L’équipe de chercheurs a daté les matériaux retrouvés sur le site de Nan Madol en utilisant des techniques avancées, comme la datation à l’uranium-thorium et au carbone. Ils ont découvert que la population locale investissait beaucoup d’efforts dans la réparation des infrastructures endommagées par les catastrophes naturelles et dans la protection contre les futures inondations. Cependant, ces efforts constants n’ont pas suffi à empêcher la chute de la société. Les phénomènes climatiques imprévisibles et les pressions environnementales ont conduit à l’effondrement de la dynastie Saudeleur et à l’abandon progressif de la capitale.

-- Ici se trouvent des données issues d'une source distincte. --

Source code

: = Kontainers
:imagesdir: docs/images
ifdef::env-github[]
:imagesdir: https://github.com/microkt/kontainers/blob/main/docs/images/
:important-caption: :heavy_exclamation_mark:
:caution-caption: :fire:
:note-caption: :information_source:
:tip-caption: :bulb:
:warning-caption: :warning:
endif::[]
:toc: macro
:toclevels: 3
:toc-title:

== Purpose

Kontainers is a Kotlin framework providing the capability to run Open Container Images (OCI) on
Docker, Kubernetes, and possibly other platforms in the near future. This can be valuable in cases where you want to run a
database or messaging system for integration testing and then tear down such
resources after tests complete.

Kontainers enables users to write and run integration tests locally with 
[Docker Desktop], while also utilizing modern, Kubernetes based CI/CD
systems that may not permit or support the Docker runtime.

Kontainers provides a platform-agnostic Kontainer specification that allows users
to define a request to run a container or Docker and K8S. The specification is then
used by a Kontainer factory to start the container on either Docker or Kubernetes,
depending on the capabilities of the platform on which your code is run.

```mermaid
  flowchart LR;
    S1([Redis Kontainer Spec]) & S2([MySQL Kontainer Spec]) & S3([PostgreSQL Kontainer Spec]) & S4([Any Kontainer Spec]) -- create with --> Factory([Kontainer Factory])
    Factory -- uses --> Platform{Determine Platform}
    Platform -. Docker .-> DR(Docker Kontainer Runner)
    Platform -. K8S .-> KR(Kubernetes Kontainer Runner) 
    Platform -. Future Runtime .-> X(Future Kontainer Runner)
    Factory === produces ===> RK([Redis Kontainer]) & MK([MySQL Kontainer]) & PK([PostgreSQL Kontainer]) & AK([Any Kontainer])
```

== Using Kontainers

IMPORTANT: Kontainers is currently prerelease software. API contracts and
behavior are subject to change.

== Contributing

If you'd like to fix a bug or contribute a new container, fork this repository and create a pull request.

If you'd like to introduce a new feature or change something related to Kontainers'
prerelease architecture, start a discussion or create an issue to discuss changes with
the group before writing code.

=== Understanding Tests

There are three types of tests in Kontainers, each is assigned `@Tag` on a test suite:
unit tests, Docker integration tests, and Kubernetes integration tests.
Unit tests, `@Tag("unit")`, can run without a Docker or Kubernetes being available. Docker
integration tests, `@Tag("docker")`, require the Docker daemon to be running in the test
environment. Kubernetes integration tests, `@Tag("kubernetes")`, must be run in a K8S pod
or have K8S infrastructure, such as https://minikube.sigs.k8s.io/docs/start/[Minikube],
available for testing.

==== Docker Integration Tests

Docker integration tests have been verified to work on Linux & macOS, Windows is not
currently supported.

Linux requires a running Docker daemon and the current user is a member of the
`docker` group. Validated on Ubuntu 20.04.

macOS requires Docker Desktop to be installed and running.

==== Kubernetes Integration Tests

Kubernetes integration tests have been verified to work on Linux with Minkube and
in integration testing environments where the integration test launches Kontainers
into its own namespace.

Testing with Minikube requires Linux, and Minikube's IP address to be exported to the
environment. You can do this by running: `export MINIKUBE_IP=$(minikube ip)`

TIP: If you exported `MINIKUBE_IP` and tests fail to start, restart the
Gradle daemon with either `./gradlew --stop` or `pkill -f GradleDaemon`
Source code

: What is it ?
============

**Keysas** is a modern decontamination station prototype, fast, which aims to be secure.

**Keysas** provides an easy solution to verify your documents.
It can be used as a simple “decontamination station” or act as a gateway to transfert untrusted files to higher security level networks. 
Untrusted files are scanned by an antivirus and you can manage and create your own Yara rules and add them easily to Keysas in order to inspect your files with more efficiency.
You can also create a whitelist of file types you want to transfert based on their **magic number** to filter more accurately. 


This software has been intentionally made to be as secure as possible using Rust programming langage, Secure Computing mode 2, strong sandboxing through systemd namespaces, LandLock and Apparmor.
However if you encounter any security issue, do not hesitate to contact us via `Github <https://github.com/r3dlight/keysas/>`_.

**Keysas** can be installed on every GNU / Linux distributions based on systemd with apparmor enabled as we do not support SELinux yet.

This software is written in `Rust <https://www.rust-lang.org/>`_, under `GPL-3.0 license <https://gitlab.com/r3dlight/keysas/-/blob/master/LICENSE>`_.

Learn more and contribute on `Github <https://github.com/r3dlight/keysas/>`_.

Une leçon pour notre avenir

À une époque où les effets du réchauffement climatique se font de plus en plus sentir, l’histoire de cette cité perdue nous offre un miroir inquiétant de notre propre avenir. Alors que le niveau des mers continue de monter et que les événements climatiques extrêmes se multiplient, les îles du Pacifique, tout comme d’autres régions côtières à travers le monde, sont confrontées à des défis similaires à ceux auxquels les habitants de Pohnpei ont dû faire face il y a des siècles.

Les décennies à venir devraient voir davantage d’îles inondées et une augmentation du nombre de réfugiés climatiques en raison de l’intensification actuelle de la variabilité ENSO dans l’océan Pacifique et de son pendant, le dipôle de l’océan Indien, dans l’océan Indien, ainsi que de l’élévation du niveau de la mer supérieure à 3 mm/an “, écrit l’équipe.

La résilience des sociétés humaines face aux bouleversements climatiques a toujours été mise à l’épreuve, mais comme le montre l’exemple de Nan Madol, cette résilience a ses limites. Aujourd’hui, les communautés insulaires doivent choisir entre investir massivement dans des infrastructures pour se protéger contre les marées montantes, ou bien abandonner leurs terres ancestrales. Les chercheurs soulignent que la montée des réfugiés climatiques, les inondations massives et la disparition de villages entiers sont des réalités auxquelles nous serons confrontés dans un avenir proche.